In the beginning of an URL lies an overlooked place useful to hide things from server logs. It’s the authentication part of the authority section. Check the full URL scheme below.
Differently from the fragment part, where we can use document properties like location.hash to store things that will never be sent to server, the user information will be sent but will not figure in logs for security reasons.
Using an slice of the string returned by window.URL property, starting from char 7 to char 15, we pass to eval() the string we want to execute. For a https enabled website, the right combination would be 8 and 16, respectively.
Although there’s a security warning in Firefox (but not in Chrome), the statement about the domain to visit (brutelogic.com.br) may lead user to a wrong conclusion.
After it, there will be no trace of what really happened in browser address bar.
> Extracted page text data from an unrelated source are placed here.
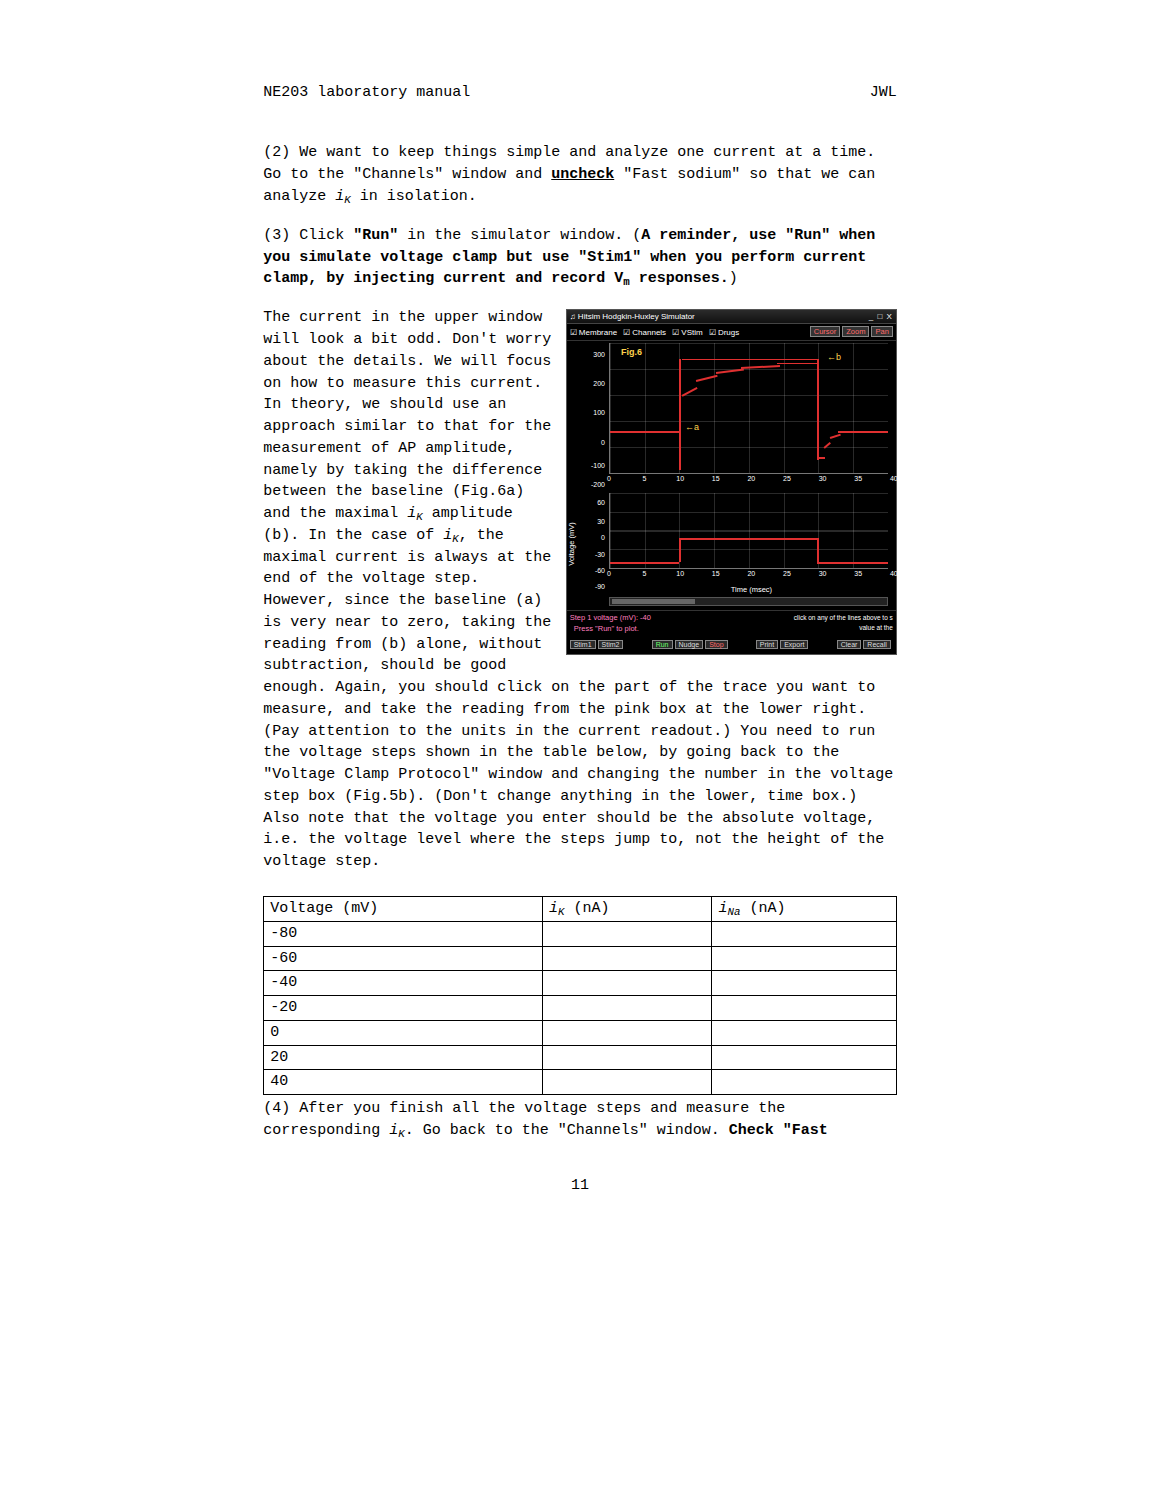NE203 laboratory manual
JWL
(2) We want to keep things simple and analyze one current at a time. Go to the "Channels" window and uncheck "Fast sodium" so that we can analyze iK in isolation.
(3) Click "Run" in the simulator window. (A reminder, use "Run" when you simulate voltage clamp but use "Stim1" when you perform current clamp, by injecting current and record Vm responses.)
♫ Hitsim Hodgkin-Huxley Simulator _ □ X
☑ Membrane☑ Channels☑ VStim☑ Drugs
Cursor Zoom Pan
300 200 100 0 -100 -200
Fig.6
←a
←b
0 5 10 15 20 25 30 35 40
Voltage (mV)
60 30 0 -30 -60 -90
0 5 10 15 20 25 30 35 40
Time (msec)
click on any of the lines above to s
value at the
Step 1 voltage (mV): -40
Press "Run" to plot.
Stim1 Stim2
Run Nudge Stop
Print Export
Clear Recall
The current in the upper window will look a bit odd. Don't worry about the details. We will focus on how to measure this current. In theory, we should use an approach similar to that for the measurement of AP amplitude, namely by taking the difference between the baseline (Fig.6a) and the maximal iK amplitude (b). In the case of iK, the maximal current is always at the end of the voltage step. However, since the baseline (a) is very near to zero, taking the reading from (b) alone, without subtraction, should be good enough. Again, you should click on the part of the trace you want to measure, and take the reading from the pink box at the lower right. (Pay attention to the units in the current readout.) You need to run the voltage steps shown in the table below, by going back to the "Voltage Clamp Protocol" window and changing the number in the voltage step box (Fig.5b). (Don't change anything in the lower, time box.) Also note that the voltage you enter should be the absolute voltage, i.e. the voltage level where the steps jump to, not the height of the voltage step.
| Voltage (mV) | i K (nA) | i Na (nA) |
| --- | --- | --- |
| -80 | | |
| -60 | | |
| -40 | | |
| -20 | | |
| 0 | | |
| 20 | | |
| 40 | | |
(4) After you finish all the voltage steps and measure the corresponding iK. Go back to the "Channels" window. Check "Fast
11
The same can be done with the location property of document if eval() is not available.
But much more harmful is to use this ability to actually do some kind of authentication. Because the victim of a XSS attack can perform requests to internal IP addresses, it’s possible to pivot to devices accessible only to the victim.
Most SOHO (Small Office / Home Office) routers are usually vulnerable to login attacks over this channel, so all an attacker has to do is to guess the right one in a small list of common default credentials. After, he/she proceeds with a basic CSRF attack to add his own DNS server to router configuration achieving total control over the victim’s network. But latest Firefox (version 48) is smart enough to stop automation and warn the user about it.
The same can’t be said about latest Chrome (version 52). It has no security warning again.